Though there is a noticeable shift from imperial architecture to socialist architecture, we have not discussed the importance of these shifts beyond discussing shifting ideologies. I believe the departure from imperial architecture to socialist architecture reflects a shift from connections to the natural world/environment to an emphasis on state ideology (good comment). China is situated in a tectonically-active region of the world. To accommodate the natural world in this capacity, imperial structures in the Forbidden City incorporate a building/architecture element called a duogong, which evenly distributes weight across a complex, crossing wooden tie. This design allows for weight to compress the wooden structures, preventing splintering, shattering, and breaking under intense shaking. Duogong elements are found at the top of imperialism-influenced structures, and the clear exhibition of these building elements reflects, to some degree, China’s historic connection to geography. As with other elements in imperial-influenced structures (colors, statues, iconography, etc), the incorporation of design is intentional and substantial. In socialist-influenced architecture, the connection to land and culturally-relevant icons in design are stripped. Instead, the only icons that persist are reflecting state-driven ideologies. The intentionality behind these structures, including the Great Hall of the People, the Monument to the People’s Heroes, and Mao’s Mausoleum, is reflecting state-shaped ideologies. Rather than emphasizing traditions, there is an emphasis on the state. The only colors that decorate the otherwise neutral, concrete, emotion-less structures are a blazing red, symbolizing the People’s Republic of China.

A bird’s eye view of Tiananmen Square and the Forbidden City shows two contrasting, yet oddly similar, landscapes. The former harkens state-driven architecture, while the latter reflects culture, tradition, and connection to place. In our understanding of China’s architecture, we can begin to understand the importance of imperialism and that of socialism; by identifying present building designs and/or the lack-thereof, we can, again, comment on ambitions/goals/intentions during the respective time period. We could hypothesize that imperial China was rooted in historical identity, while, more modern socialist China was rooted in state identity.

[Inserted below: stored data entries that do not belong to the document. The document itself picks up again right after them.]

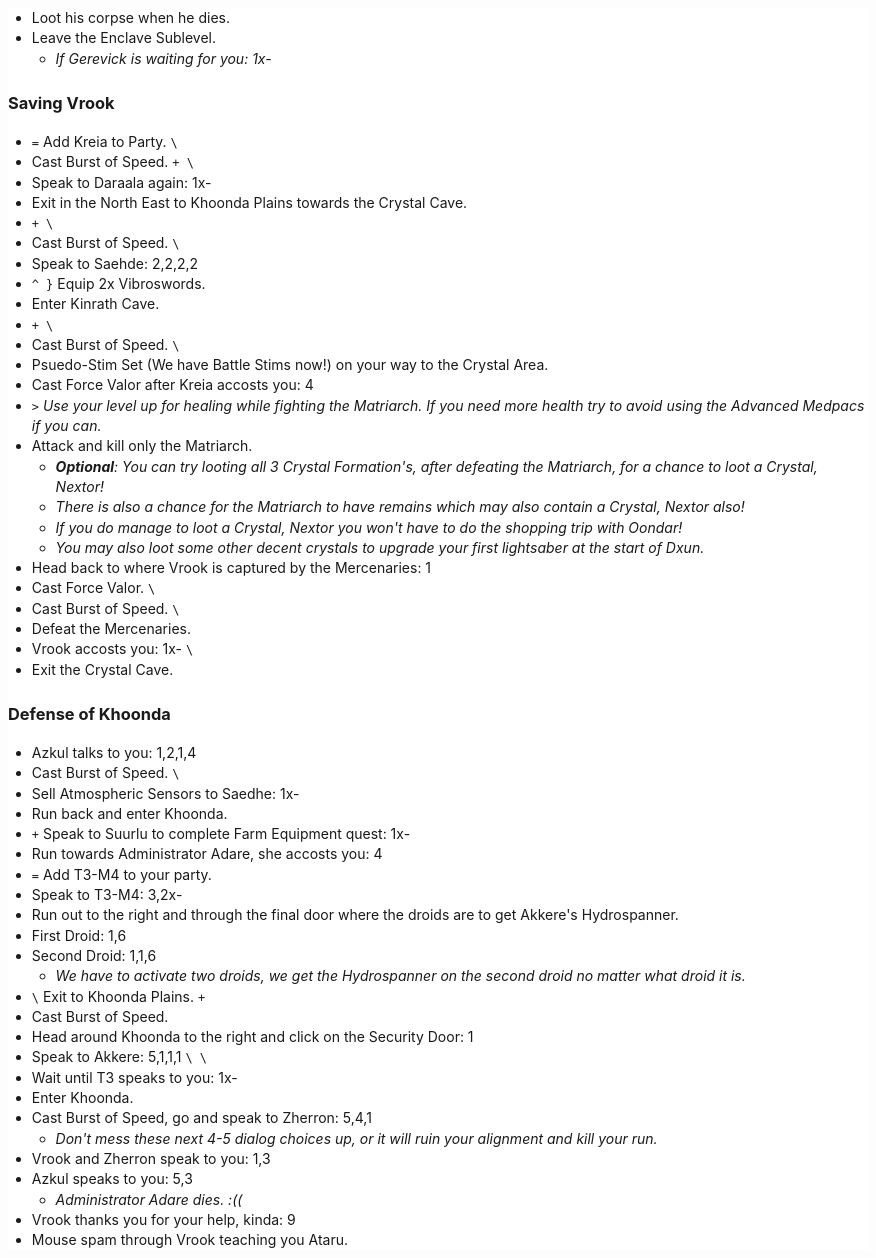 - Loot his corpse when he dies.
- Leave the Enclave Sublevel.
  - *If Gerevick is waiting for you: 1x-*

### Saving Vrook
- `=` Add Kreia to Party.  `\`
- Cast Burst of Speed.  `+ \`
- Speak to Daraala again: 1x-
- Exit in the North East to Khoonda Plains towards the Crystal Cave.
- `+ \`
- Cast Burst of Speed.  `\`
- Speak to Saehde: 2,2,2,2
- `^ }` Equip 2x Vibroswords.
- Enter Kinrath Cave.
- `+ \`
- Cast Burst of Speed.  `\`
- Psuedo-Stim Set (We have Battle Stims now!) on your way to the Crystal Area.
- Cast Force Valor after Kreia accosts you: 4
- `>` *Use your level up for healing while fighting the Matriarch. If you need more health try to avoid using the Advanced Medpacs if you can.*
- Attack and kill only the Matriarch.
  - ***Optional**: You can try looting all 3 Crystal Formation's, after defeating the Matriarch, for a chance to loot a Crystal, Nextor!*
  - *There is also a chance for the Matriarch to have remains which may also contain a Crystal, Nextor also!*
  - *If you do manage to loot a Crystal, Nextor you won't have to do the shopping trip with Oondar!*
  - *You may also loot some other decent crystals to upgrade your first lightsaber at the start of Dxun.*
- Head back to where Vrook is captured by the Mercenaries: 1
- Cast Force Valor.  `\`
- Cast Burst of Speed.  `\`
- Defeat the Mercenaries.
- Vrook accosts you: 1x-  `\`
- Exit the Crystal Cave.

### Defense of Khoonda
- Azkul talks to you: 1,2,1,4
- Cast Burst of Speed.  `\`
- Sell Atmospheric Sensors to Saedhe: 1x-
- Run back and enter Khoonda.
- `+` Speak to Suurlu to complete Farm Equipment quest: 1x-
- Run towards Administrator Adare, she accosts you: 4
- `=` Add T3-M4 to your party.
- Speak to T3-M4: 3,2x-
- Run out to the right and through the final door where the droids are to get Akkere's Hydrospanner.
- First Droid: 1,6
- Second Droid: 1,1,6
  - *We have to activate two droids, we get the Hydrospanner on the second droid no matter what droid it is.*
- `\` Exit to Khoonda Plains.  `+`
- Cast Burst of Speed.
- Head around Khoonda to the right and click on the Security Door: 1
- Speak to Akkere: 5,1,1,1  `\ \`
- Wait until T3 speaks to you: 1x-
- Enter Khoonda.
- Cast Burst of Speed, go and speak to Zherron: 5,4,1
  - *Don't mess these next 4-5 dialog choices up, or it will ruin your alignment and kill your run.*
- Vrook and Zherron speak to you: 1,3
- Azkul speaks to you: 5,3
  - *Administrator Adare dies. :((*
- Vrook thanks you for your help, kinda: 9
- Mouse spam through Vrook teaching you Ataru.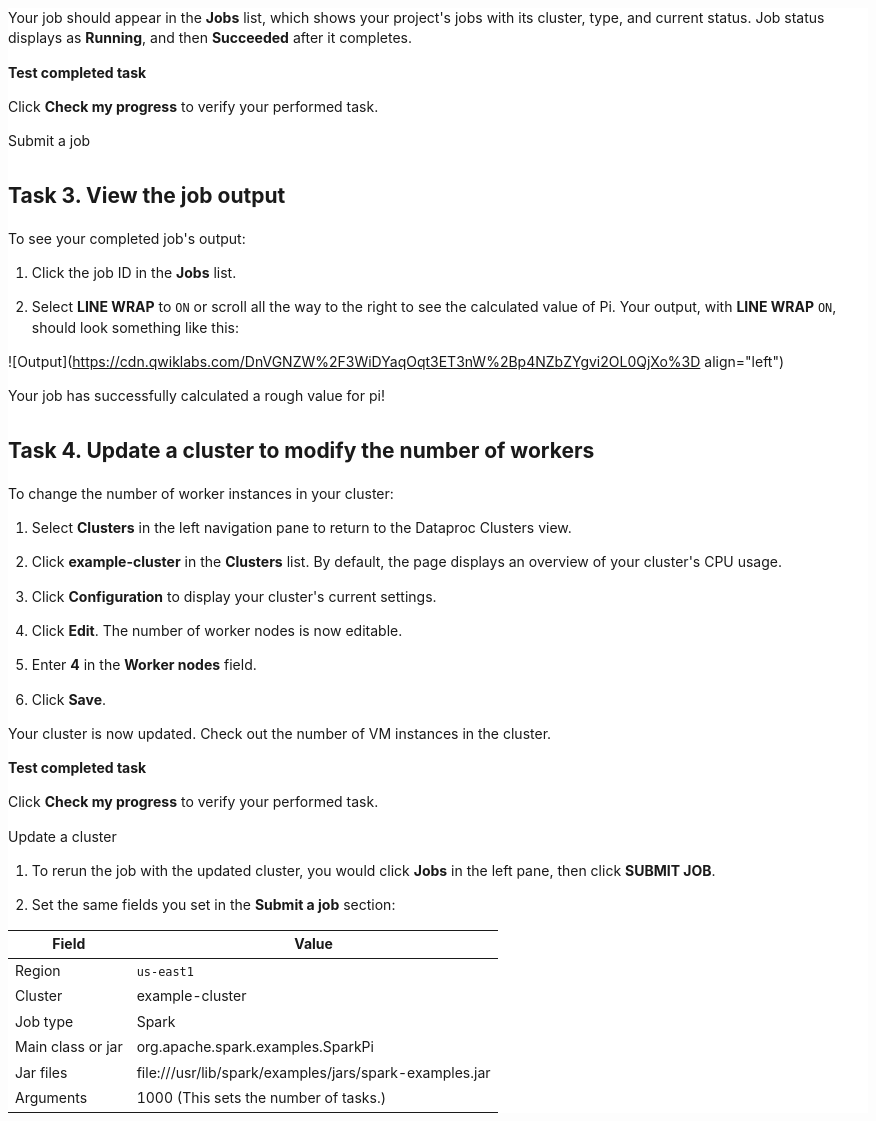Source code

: Your job should appear in the **Jobs** list, which shows your project's jobs with its cluster, type, and current status. Job status displays as **Running**, and then **Succeeded** after it completes.

**Test completed task**

Click **Check my progress** to verify your performed task.

Submit a job

## Task 3. View the job output

To see your completed job's output:

1. Click the job ID in the **Jobs** list.
    
2. Select **LINE WRAP** to `ON` or scroll all the way to the right to see the calculated value of Pi. Your output, with **LINE WRAP** `ON`, should look something like this:
    

![Output](https://cdn.qwiklabs.com/DnVGNZW%2F3WiDYaqOqt3ET3nW%2Bp4NZbZYgvi2OL0QjXo%3D align="left")

Your job has successfully calculated a rough value for pi!

## Task 4. Update a cluster to modify the number of workers

To change the number of worker instances in your cluster:

1. Select **Clusters** in the left navigation pane to return to the Dataproc Clusters view.
    
2. Click **example-cluster** in the **Clusters** list. By default, the page displays an overview of your cluster's CPU usage.
    
3. Click **Configuration** to display your cluster's current settings.
    
4. Click **Edit**. The number of worker nodes is now editable.
    
5. Enter **4** in the **Worker nodes** field.
    
6. Click **Save**.
    

Your cluster is now updated. Check out the number of VM instances in the cluster.

**Test completed task**

Click **Check my progress** to verify your performed task.

Update a cluster

1. To rerun the job with the updated cluster, you would click **Jobs** in the left pane, then click **SUBMIT JOB**.
    
2. Set the same fields you set in the **Submit a job** section:
    

| **Field** | **Value** |
| --- | --- |
| Region | `us-east1` |
| Cluster | example-cluster |
| Job type | Spark |
| Main class or jar | org.apache.spark.examples.SparkPi |
| Jar files | file:///usr/lib/spark/examples/jars/spark-examples.jar |
| Arguments | 1000 (This sets the number of tasks.) |
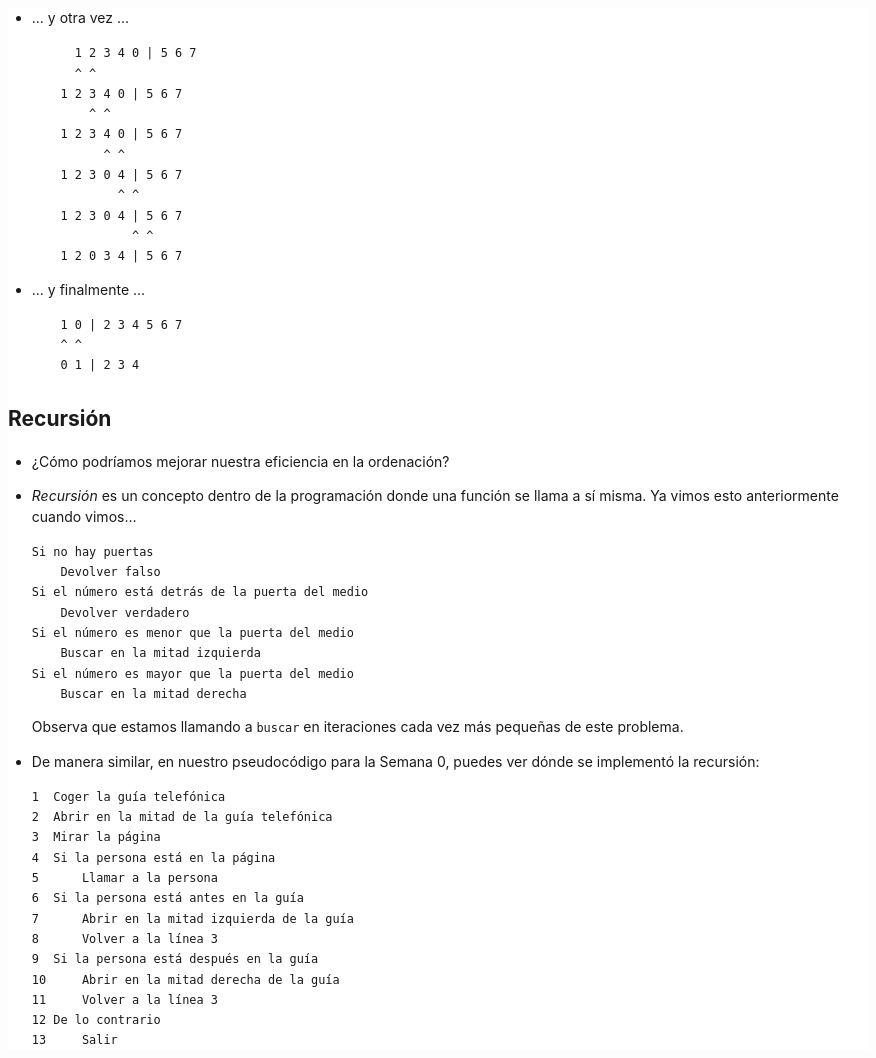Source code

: * ... y otra vez ...

            1 2 3 4 0 | 5 6 7
            ^ ^
          1 2 3 4 0 | 5 6 7
              ^ ^
          1 2 3 4 0 | 5 6 7
                ^ ^
          1 2 3 0 4 | 5 6 7
                  ^ ^
          1 2 3 0 4 | 5 6 7
                    ^ ^
          1 2 0 3 4 | 5 6 7
    
* ... y finalmente ...

          1 0 | 2 3 4 5 6 7
          ^ ^
          0 1 | 2 3 4

Recursión
---------

*   ¿Cómo podríamos mejorar nuestra eficiencia en la ordenación?
*   _Recursión_ es un concepto dentro de la programación donde una función se llama a sí misma. Ya vimos esto anteriormente cuando vimos…

        Si no hay puertas
            Devolver falso
        Si el número está detrás de la puerta del medio
            Devolver verdadero
        Si el número es menor que la puerta del medio
            Buscar en la mitad izquierda
        Si el número es mayor que la puerta del medio
            Buscar en la mitad derecha
    

    Observa que estamos llamando a `buscar` en iteraciones cada vez más pequeñas de este problema.
    
*   De manera similar, en nuestro pseudocódigo para la Semana 0, puedes ver dónde se implementó la recursión:
    
        1  Coger la guía telefónica
        2  Abrir en la mitad de la guía telefónica
        3  Mirar la página
        4  Si la persona está en la página
        5      Llamar a la persona
        6  Si la persona está antes en la guía
        7      Abrir en la mitad izquierda de la guía
        8      Volver a la línea 3
        9  Si la persona está después en la guía
        10     Abrir en la mitad derecha de la guía
        11     Volver a la línea 3
        12 De lo contrario
        13     Salir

comments: the work sounds strong and persuasive as the argument is clear and the visual supports. I see the persuasion when one discusses architectural issues via its language terms. in a short work like this, however, you may concentrate on the focal claim of comparison and contrast between the imperial and the socialist through a number of architectural elements, as we don’t have space to cover everything. there is also clear cut between the imperial and socialist as architecture calls for multifaceted reading potentials. any citations from the reading or other sources?